I know very little about how you go from being an acting professor to getting tenure. I assume it has something to do with the appointments committee deciding whether you might turn out to be an important person in your field. In other words, the same crapshoot as law school admissions.
Let's check in on our acting professors and see if they're putting nose to grindstone and getting some shit published. I'm only counting law review articles or books published after they left law school – you can't coast on student work forever, kids.

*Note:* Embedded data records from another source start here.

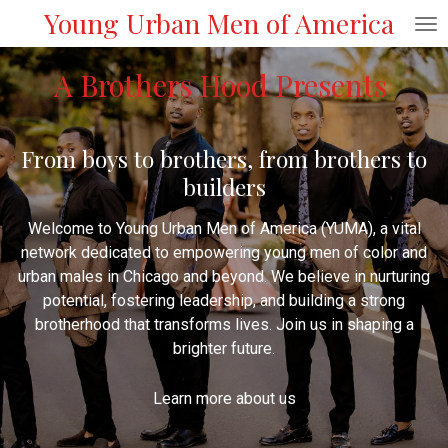
Young Urban Men of America
Skip
to
main
A Brothers Hood Presents
content
From boys to brothers, from brothers to
builders
Welcome to Young Urban Men of America (YUMA), a vital
network dedicated to empowering young men of color and
urban males in Chicago and beyond. We believe in nurturing
potential, fostering leadership, and building a strong
brotherhood that transforms lives. Join us in shaping a
brighter future.
Learn more about us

I'm not counting book reviews either.
Let's rank the field!
UPDATE 4/24: Russell "The Muscle" Robinson has updated his bibliography and moves up two spots.
The Top Producers:
1. Mark Greenberg: 12 articles (6 of which were published while at UCLA, 2nd yr teaching here)
2. Scott Cummings: 11 articles (7 at UCLA, 4th yr)
3. Adam Winkler: 10 articles (3 at UCLA, 4th yr)
The Middle Class:
4. Victor Fleischer: 6 articles (4 at UCLA, 3rd yr)
5. Iman Anabtawi: 4 articles (3 at UCLA, 6th yr)
6. Maximo Langer: 8 articles, but only 3 in english & concerning US law (3 at UCLA, 3rd yr)
The Slackers:
7. Russell Robinson: 2 articles (2 at UCLA, 2nd yr)
8. Gary Rowe: 2 articles (1 at UCLA, 5th yr)
9. Gia Lee: 1 article (1 at UCLA, 2nd yr)
17 Apr 06
FYI, Robinson just accepted an offer to publish at Cal on "caste and casting" in Hollywood. He turned down an offer from the UCLA Law Review to publish "on the road."
Posted by: Anonymous at April 24, 2006 09:13 PMI'm not counting 'offers turned down', and neither is the tenure committee. Publishing an amicus brief is borderline, BTW.